• [PROBLEM TO SOLVE]: Pick out and copy every row below that contains the string "Name", treating uppercase and lowercase letters as different.

• [EXERCISE MATERIALS]:
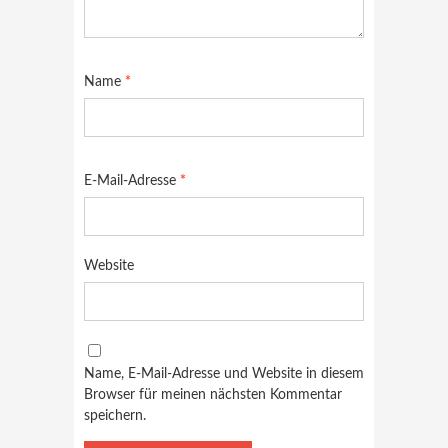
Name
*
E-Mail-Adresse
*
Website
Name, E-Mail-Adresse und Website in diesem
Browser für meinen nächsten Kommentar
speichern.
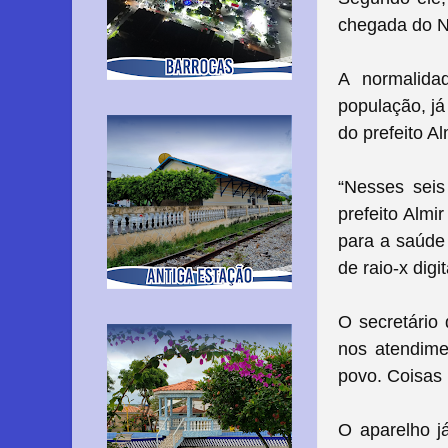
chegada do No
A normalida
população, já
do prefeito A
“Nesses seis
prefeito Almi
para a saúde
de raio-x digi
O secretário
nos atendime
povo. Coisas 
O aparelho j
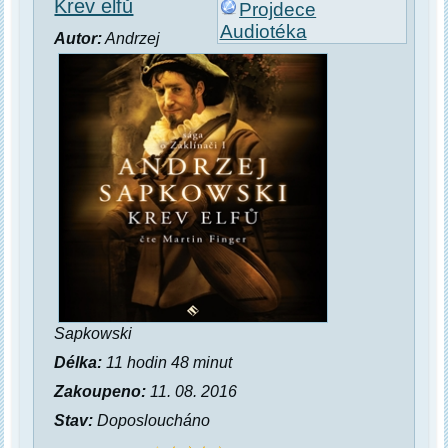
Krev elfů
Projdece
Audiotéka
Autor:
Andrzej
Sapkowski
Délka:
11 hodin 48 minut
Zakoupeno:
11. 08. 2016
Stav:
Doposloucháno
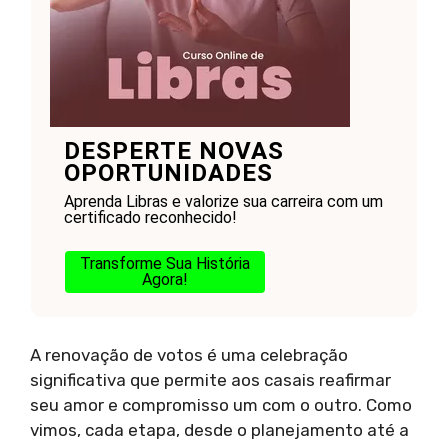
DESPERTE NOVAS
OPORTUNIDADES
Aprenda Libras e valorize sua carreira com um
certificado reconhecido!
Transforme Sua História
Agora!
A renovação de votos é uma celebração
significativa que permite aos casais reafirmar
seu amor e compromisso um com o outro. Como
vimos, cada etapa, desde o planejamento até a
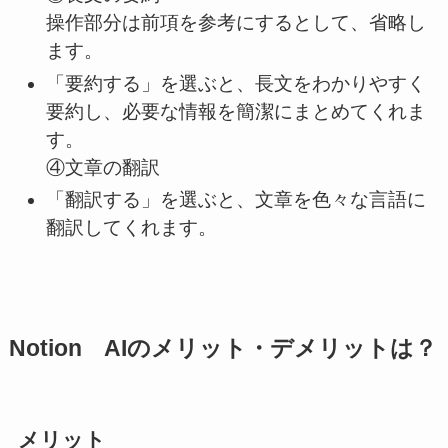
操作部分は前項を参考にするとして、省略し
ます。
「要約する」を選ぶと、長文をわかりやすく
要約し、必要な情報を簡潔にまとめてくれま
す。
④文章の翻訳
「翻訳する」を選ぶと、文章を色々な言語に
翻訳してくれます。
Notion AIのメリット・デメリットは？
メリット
* * *
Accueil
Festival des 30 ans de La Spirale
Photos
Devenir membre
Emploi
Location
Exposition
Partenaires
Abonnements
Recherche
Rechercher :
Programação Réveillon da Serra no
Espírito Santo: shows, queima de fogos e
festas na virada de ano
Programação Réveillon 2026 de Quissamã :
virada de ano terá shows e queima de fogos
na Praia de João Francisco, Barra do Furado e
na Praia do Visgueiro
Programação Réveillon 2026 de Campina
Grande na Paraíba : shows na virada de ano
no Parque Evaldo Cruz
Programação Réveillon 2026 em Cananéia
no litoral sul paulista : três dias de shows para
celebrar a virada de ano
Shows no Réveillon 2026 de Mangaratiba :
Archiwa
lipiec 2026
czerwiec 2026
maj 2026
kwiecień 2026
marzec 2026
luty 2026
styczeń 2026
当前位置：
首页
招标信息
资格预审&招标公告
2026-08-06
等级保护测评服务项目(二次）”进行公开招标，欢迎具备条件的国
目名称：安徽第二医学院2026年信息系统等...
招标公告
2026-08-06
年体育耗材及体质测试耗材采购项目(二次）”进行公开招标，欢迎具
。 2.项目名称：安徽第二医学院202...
==
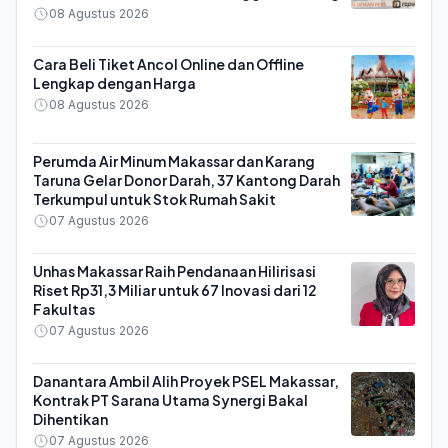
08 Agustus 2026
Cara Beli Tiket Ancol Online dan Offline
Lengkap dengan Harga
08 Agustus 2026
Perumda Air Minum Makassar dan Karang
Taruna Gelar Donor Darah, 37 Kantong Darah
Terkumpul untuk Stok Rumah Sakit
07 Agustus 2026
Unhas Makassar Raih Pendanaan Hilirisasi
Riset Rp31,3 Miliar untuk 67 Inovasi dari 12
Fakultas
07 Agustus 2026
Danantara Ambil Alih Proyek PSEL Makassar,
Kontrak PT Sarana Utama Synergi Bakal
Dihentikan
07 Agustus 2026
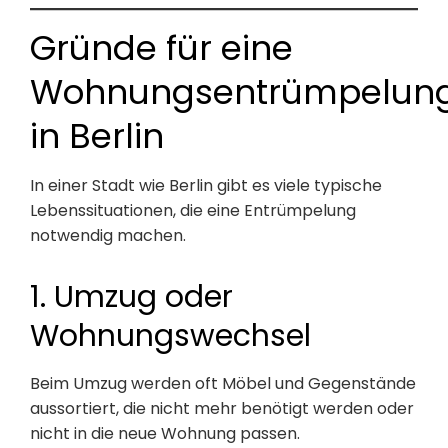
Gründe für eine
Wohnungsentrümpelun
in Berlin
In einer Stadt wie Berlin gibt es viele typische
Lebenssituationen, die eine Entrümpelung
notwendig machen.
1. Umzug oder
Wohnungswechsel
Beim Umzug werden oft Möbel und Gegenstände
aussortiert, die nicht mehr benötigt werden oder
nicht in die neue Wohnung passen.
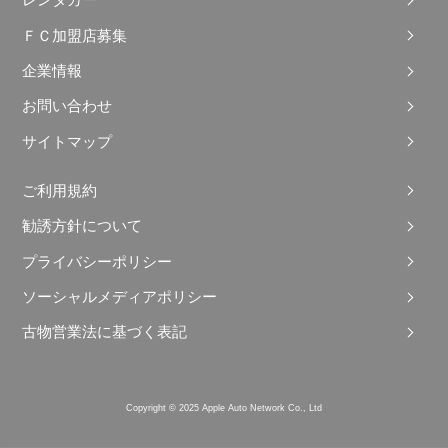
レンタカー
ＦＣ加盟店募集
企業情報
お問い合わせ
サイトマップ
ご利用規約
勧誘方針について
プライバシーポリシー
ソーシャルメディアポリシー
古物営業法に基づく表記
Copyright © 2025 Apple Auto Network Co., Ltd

• [ANSWER BOX]:
Name
Name, E-Mail-Adresse und Website in diesem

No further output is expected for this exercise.